Prices continue to rise the most in Phnom Penh, with rentals leading the way and low interest rates offered for home buyers, but investments in tourism outside the city have also helped raise land values.

Keuk Narin, vice president of Asia Real Estate Cambodia, told VOA Khmer that commercial land prices along Phnom Penh’s main boulevards, Monivong and Norodom, have gone from $3,000 to $4,000 per square meter and in some cases as high as $5,000 per square meter.

In the last half of 2012, the number of business transactions in real estate increased, and prices rose about 13 percent for residential areas and 16 percent for commercial areas, he said.

Apartments are currently the top-selling real estate, and condominiums are highly sought after for rent by South Korean clientele, he said. The stable growth of the sector has helped improve the housing market, too, he said, by allowing the banks to offer loans at low interest rates.

Noun Rithy, managing director for the Bonna Realty Group, said construction is on the rise in commercial buildings, factories, hotels and houses, raising land prices.
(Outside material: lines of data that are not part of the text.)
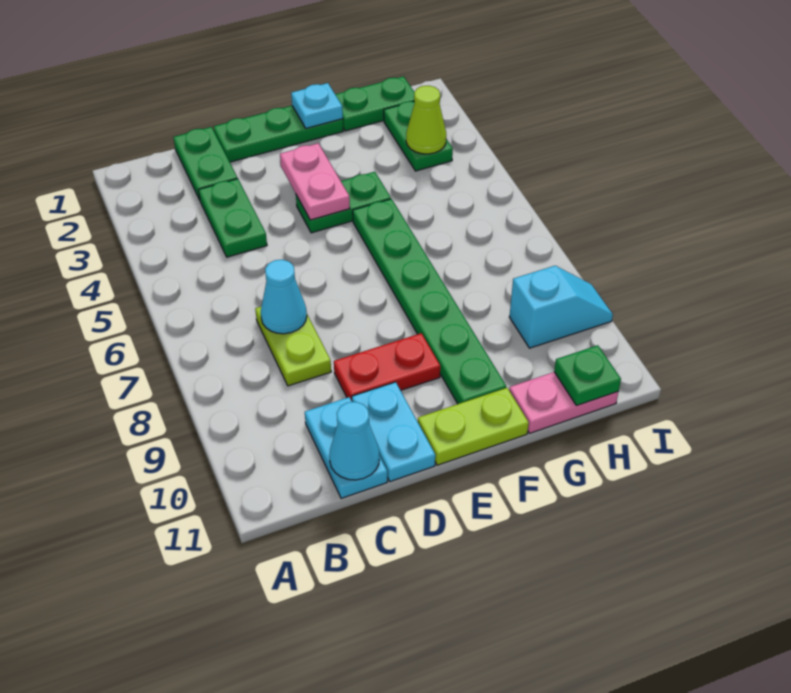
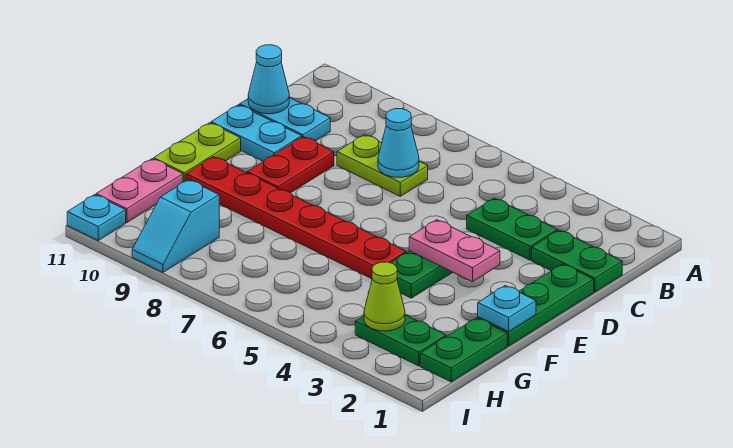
green 1x6 plate [353,199,506,404] -> red 1x6 plate [186,157,406,279]
green 1x1 plate [554,345,621,405] -> none
none -> cyan 1x1 plate [67,195,126,240]

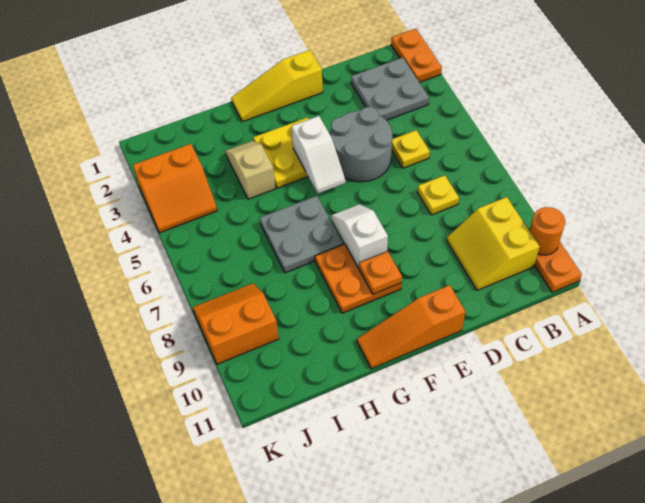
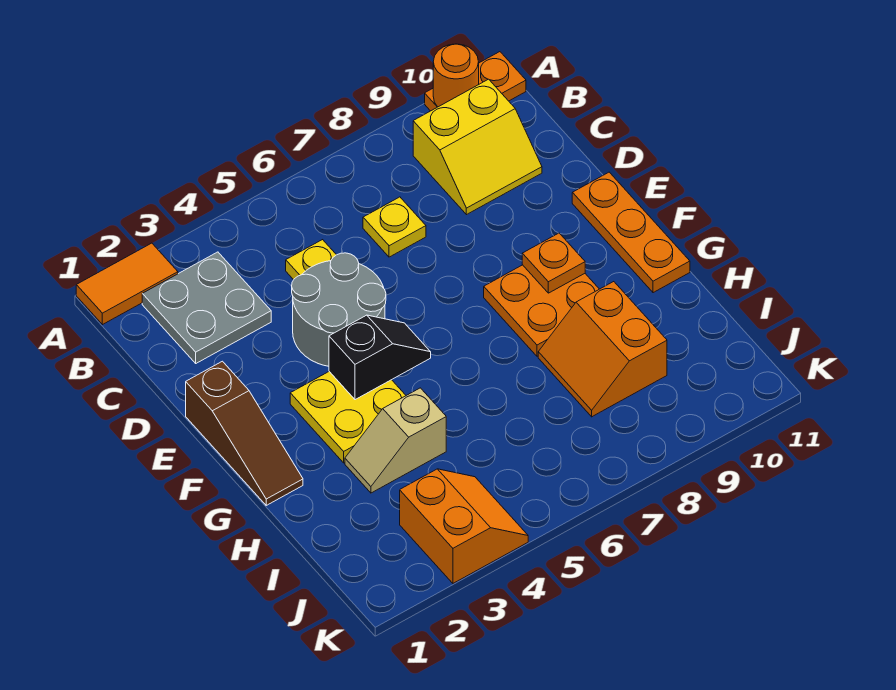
orange 1x2 plate [391,29,442,82] -> orange 1x2 tile [76,243,178,325]
yellow 1x3 slope [231,50,323,122] -> brown 1x3 slope [186,361,303,505]
orange 1x3 slope [357,285,465,369] -> orange 1x3 plate [572,172,690,293]
white 1x2 slope [292,116,345,194] -> black 1x2 slope [329,315,431,400]
white 1x2 slope [331,204,388,268] -> none
grey 2x2 plate [260,196,343,273] -> none
orange 2x2 slope [193,283,279,364] -> orange 2x2 slope moved to [538,282,667,417]

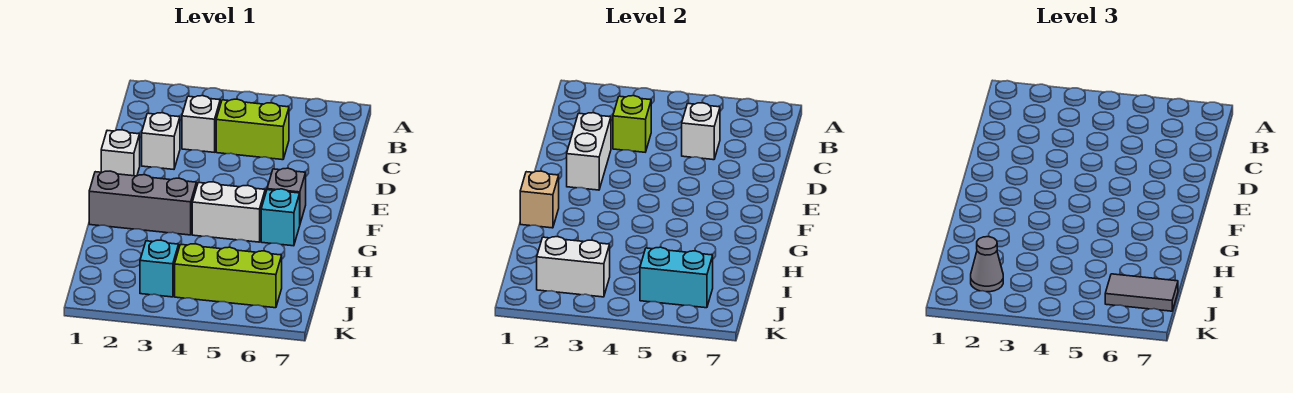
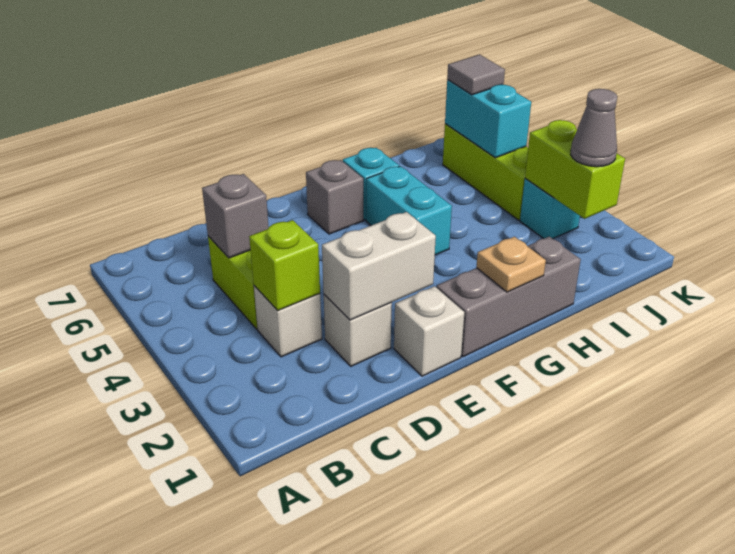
white 1x1 brick [682,103,720,160] -> grey 1x1 brick [202,174,269,258]
grey 1x3 brick [89,171,196,235] -> grey 1x3 brick turned to [436,237,581,357]
tan 1x1 brick [520,171,559,228] -> tan 1x1 plate [476,237,546,292]
white 1x2 brick [192,182,265,242] -> cyan 1x2 brick [366,166,452,255]
white 1x2 brick [537,237,610,297] -> lime 1x2 brick [525,120,625,219]
grey 1x2 tile [1105,274,1178,311] -> grey 1x1 tile [447,55,505,95]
That includes sites in the provinces of Battambang, Preah Sihanouk and Siem Reap, where tourism investment is high.

“The movement of buying and selling real estate in those provinces has increased,” he said. “We could see more investors from Japan investing money to build hotels or condos.”

Construction has emerged in recent years as a major economic driver for Cambodia, adding to the garment, tourism and agriculture sectors.

The Ministry of Land Management approved some 1,600 construction projects in 2012, worth $2 billion, an increase of nearly 70 percent over the year before.

Beng Hong Socheat Khemro, a spokesman for the ministry, said the increase was due to political stability, “a good legal framework,” the economic recovery and the growth of the tourism sector.